**Exercise**: Quote all of the lines below word for word, and leave the pictures out of your answer.

**Source data**:
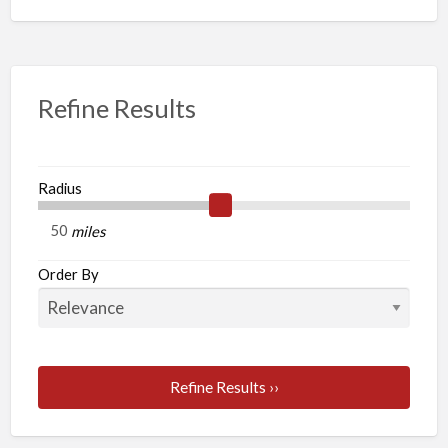
Refine Results
Radius
miles
Order By
Refine Results ››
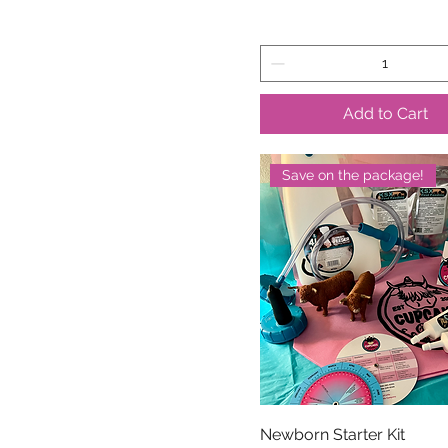
Add to Cart
Save on the package!
Newborn Starter Kit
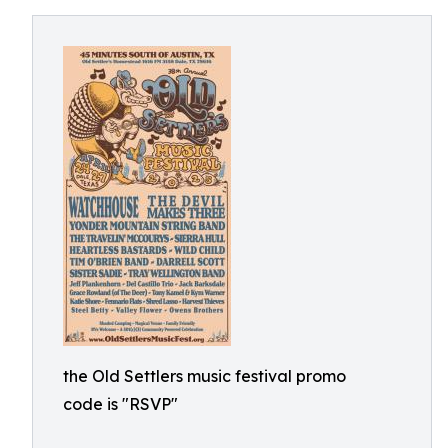
the Old Settlers music festival promo
code is "RSVP"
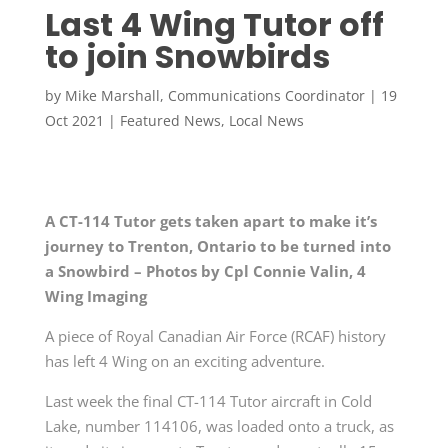
Last 4 Wing Tutor off
to join Snowbirds
by
Mike Marshall, Communications Coordinator
|
19
Oct 2021
|
Featured News
,
Local News
A CT-114 Tutor gets taken apart to make it’s
journey to Trenton, Ontario to be turned into
a Snowbird – Photos by
Cpl Connie Valin, 4
Wing Imaging
A piece of Royal Canadian Air Force (RCAF) history
has left 4 Wing on an exciting adventure.
Last week the final CT-114 Tutor aircraft in Cold
Lake, number 114106, was loaded onto a truck, as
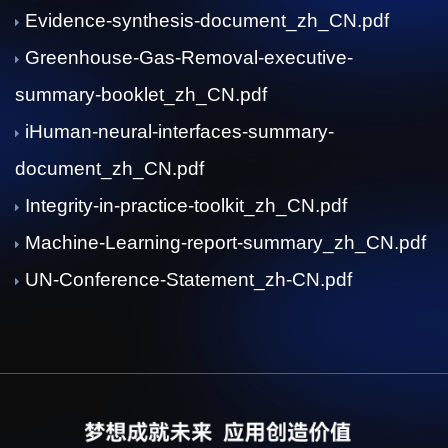
Evidence-synthesis-document_zh_CN.pdf
Greenhouse-Gas-Removal-executive-
summary-booklet_zh_CN.pdf
iHuman-neural-interfaces-summary-
document_zh_CN.pdf
Integrity-in-practice-toolkit_zh_CN.pdf
Machine-Learning-report-summary_zh_CN.pdf
UN-Conference-Statement_zh-CN.pdf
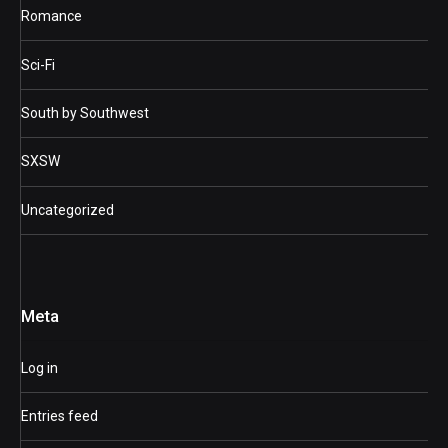
Romance
Sci-Fi
South by Southwest
SXSW
Uncategorized
Meta
Log in
Entries feed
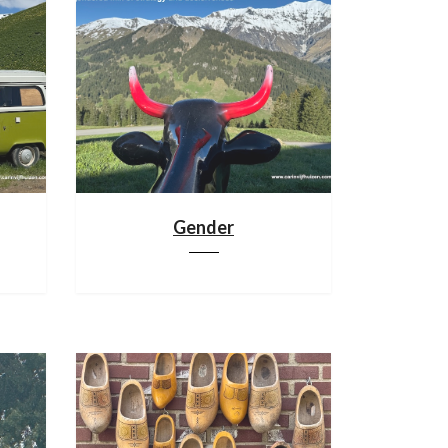
Gender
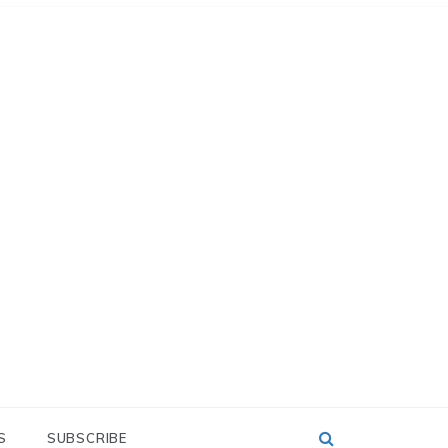
S
SUBSCRIBE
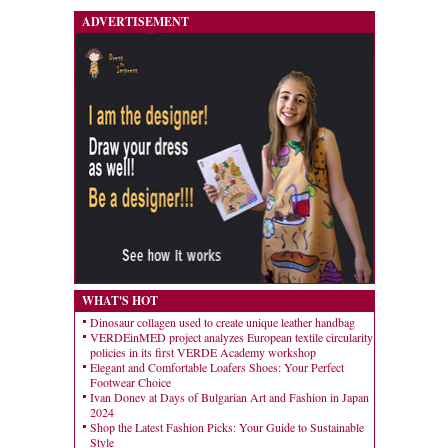
ADVERTISEMENT
WHAT'S HOT
Dinosaur collagen used to create unique leather handbag
VERDEinMED project analyzes European textile circularity
policies in its first VERDE Academy workshop
Elegant and Comfortable Loafers Shoes: Your Perfect
Footwear Choice
Ivan Donev at Days of Bulgarian Art and Fashion in Japan
2024
Shop the Latest Fashion Picks: Your Guide to Sustainable
Style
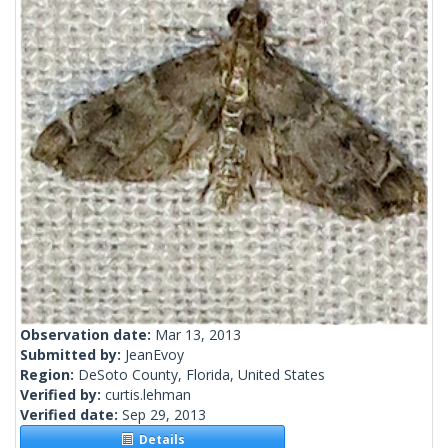
Observation date:
Mar 13, 2013
Submitted by:
JeanEvoy
Region:
DeSoto County, Florida, United States
Verified by:
curtis.lehman
Verified date:
Sep 29, 2013
Details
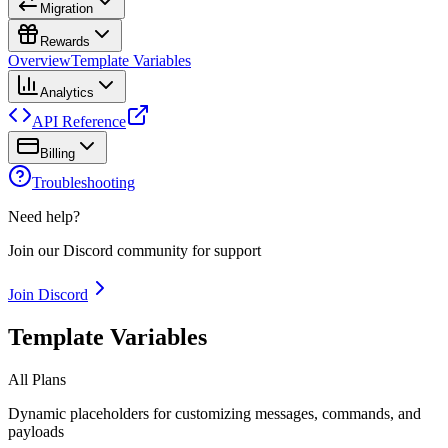
Migration
Rewards
Overview
Template Variables
Analytics
API Reference
Billing
Troubleshooting
Need help?
Join our Discord community for support
Join Discord
Template Variables
All Plans
Dynamic placeholders for customizing messages, commands, and
payloads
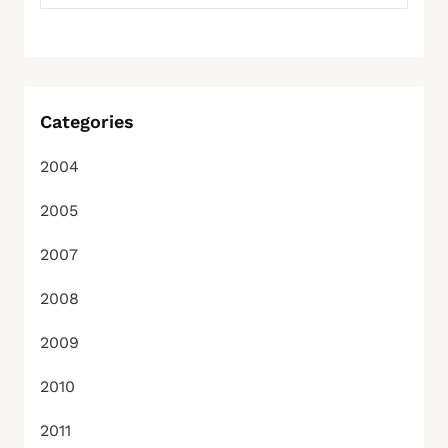
Categories
2004
2005
2007
2008
2009
2010
2011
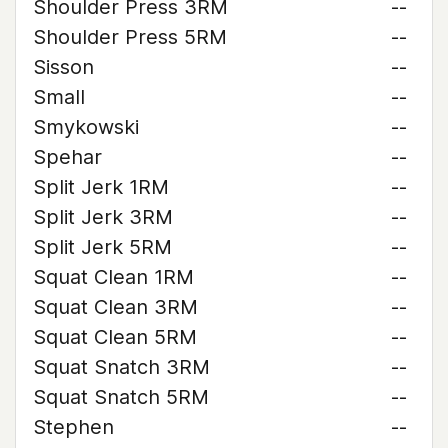
Shoulder Press 3RM
--
Shoulder Press 5RM
--
Sisson
--
Small
--
Smykowski
--
Spehar
--
Split Jerk 1RM
--
Split Jerk 3RM
--
Split Jerk 5RM
--
Squat Clean 1RM
--
Squat Clean 3RM
--
Squat Clean 5RM
--
Squat Snatch 3RM
--
Squat Snatch 5RM
--
Stephen
--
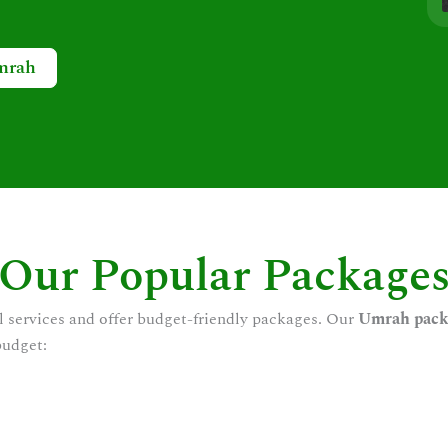
mrah
Our Popular Package
l services and offer budget-friendly packages. Our
Umrah pack
budget:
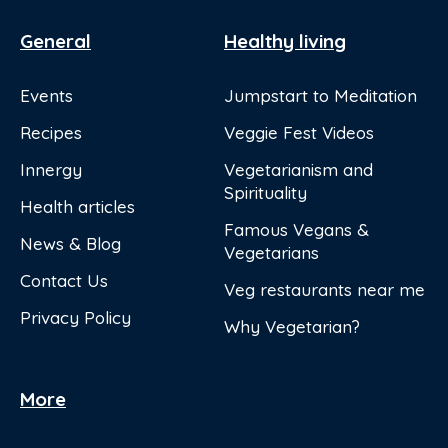
General
Healthy living
Events
Jumpstart to Meditation
Recipes
Veggie Fest Videos
Innergy
Vegetarianism and
Spirituality
Health articles
Famous Vegans &
News & Blog
Vegetarians
Contact Us
Veg restaurants near me
Privacy Policy
Why Vegetarian?
More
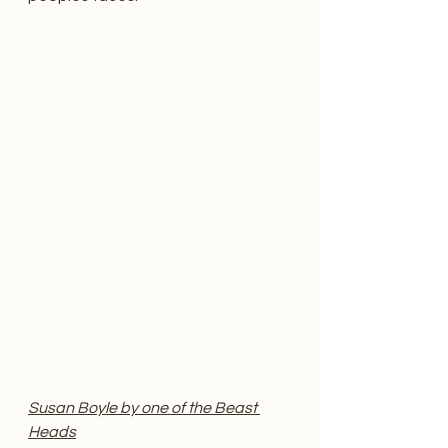
Susan Boyle by one of the Beast 
Heads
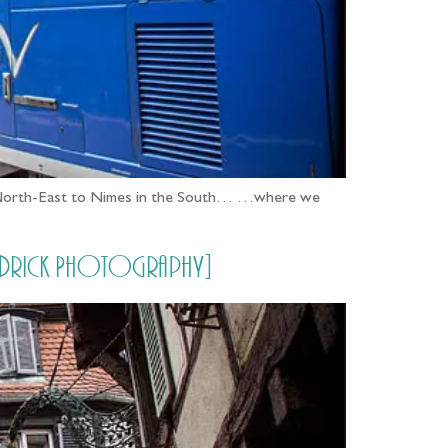
n the North-East to Nimes in the South… …where we
 Aldrick Photography]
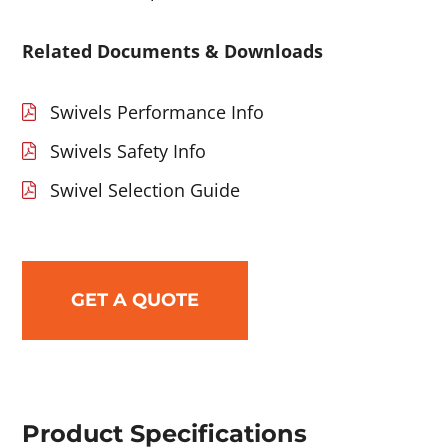
Related Documents & Downloads
Swivels Performance Info
Swivels Safety Info
Swivel Selection Guide
GET A QUOTE
Product Specifications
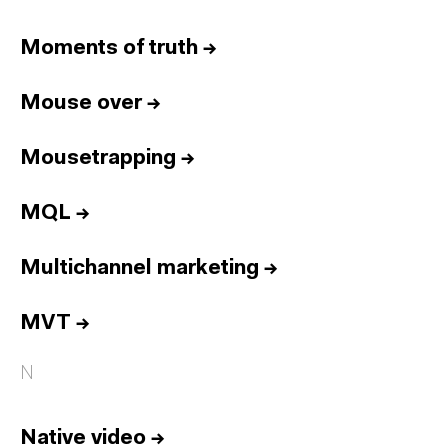
Moments of truth
→
Mouse over
→
Mousetrapping
→
MQL
→
Multichannel marketing
→
MVT
→
N
Native video
→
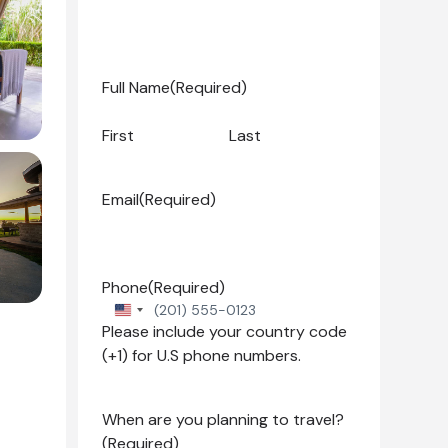
Full Name
(Required)
First
Last
Email
(Required)
Phone
(Required)
United
Please include your country code
States
(+1) for U.S phone numbers.
+1
When are you planning to travel?
(Required)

**Task result**:
Refine Results
Radius
miles
Order By
Refine Results ››
Add to Cart
Save on the package!
Newborn Starter Kit
the Old Settlers music festival promo
code is "RSVP"
Last 4 Wing Tutor off
to join Snowbirds
by
Mike Marshall, Communications Coordinator
|
19
Oct 2021
|
Featured News
,
Local News
A CT-114 Tutor gets taken apart to make it’s
journey to Trenton, Ontario to be turned into
a Snowbird – Photos by
Cpl Connie Valin, 4
Wing Imaging
A piece of Royal Canadian Air Force (RCAF) history
has left 4 Wing on an exciting adventure.
Last week the final CT-114 Tutor aircraft in Cold
Lake, number 114106, was loaded onto a truck, as
Evidence-synthesis-document_zh_CN.pdf
Greenhouse-Gas-Removal-executive-
summary-booklet_zh_CN.pdf
iHuman-neural-interfaces-summary-
document_zh_CN.pdf
Integrity-in-practice-toolkit_zh_CN.pdf
Machine-Learning-report-summary_zh_CN.pdf
UN-Conference-Statement_zh-CN.pdf
Romance
Sci-Fi
South by Southwest
SXSW
Uncategorized
Meta
Log in
Entries feed
Gender
S
SUBSCRIBE
ADVERTISEMENT
WHAT'S HOT
Dinosaur collagen used to create unique leather handbag
VERDEinMED project analyzes European textile circularity
policies in its first VERDE Academy workshop
Elegant and Comfortable Loafers Shoes: Your Perfect
Footwear Choice
Ivan Donev at Days of Bulgarian Art and Fashion in Japan
2024
Shop the Latest Fashion Picks: Your Guide to Sustainable
Style
Observation date:
Mar 13, 2013
Submitted by:
JeanEvoy
Region:
DeSoto County, Florida, United States
Verified by:
curtis.lehman
Verified date:
Sep 29, 2013
Details
Migration
Rewards
Overview
Template Variables
Analytics
API Reference
Billing
Troubleshooting
Need help?
Join our Discord community for support
Join Discord
Template Variables
All Plans
Dynamic placeholders for customizing messages, commands, and
payloads
Categories
2004
2005
2007
2008
2009
2010
2011
Shoulder Press 3RM
--
Shoulder Press 5RM
--
Sisson
--
Small
--
Smykowski
--
Spehar
--
Split Jerk 1RM
--
Split Jerk 3RM
--
Split Jerk 5RM
--
Squat Clean 1RM
--
Squat Clean 3RM
--
Squat Clean 5RM
--
Squat Snatch 3RM
--
Squat Snatch 5RM
--
Stephen
--
mrah
Our Popular Package
l services and offer budget-friendly packages. Our
Umrah pack
budget:
General
Healthy living
Events
Jumpstart to Meditation
Recipes
Veggie Fest Videos
Innergy
Vegetarianism and
Spirituality
Health articles
Famous Vegans &
News & Blog
Vegetarians
Contact Us
Veg restaurants near me
Privacy Policy
Why Vegetarian?
More
Susan Boyle by one of the Beast 
Heads
n the North-East to Nimes in the South… …where we
 Aldrick Photography]
Related Documents & Downloads
Swivels Performance Info
Swivels Safety Info
Swivel Selection Guide
GET A QUOTE
Product Specifications
Moments of truth
→
Mouse over
→
Mousetrapping
→
MQL
→
Multichannel marketing
→
MVT
→
N
Native video
→
Full Name
(Required)
First
Last
Email
(Required)
Phone
(Required)
United
Please include your country code
States
(+1) for U.S phone numbers.
+1
When are you planning to travel?
(Required)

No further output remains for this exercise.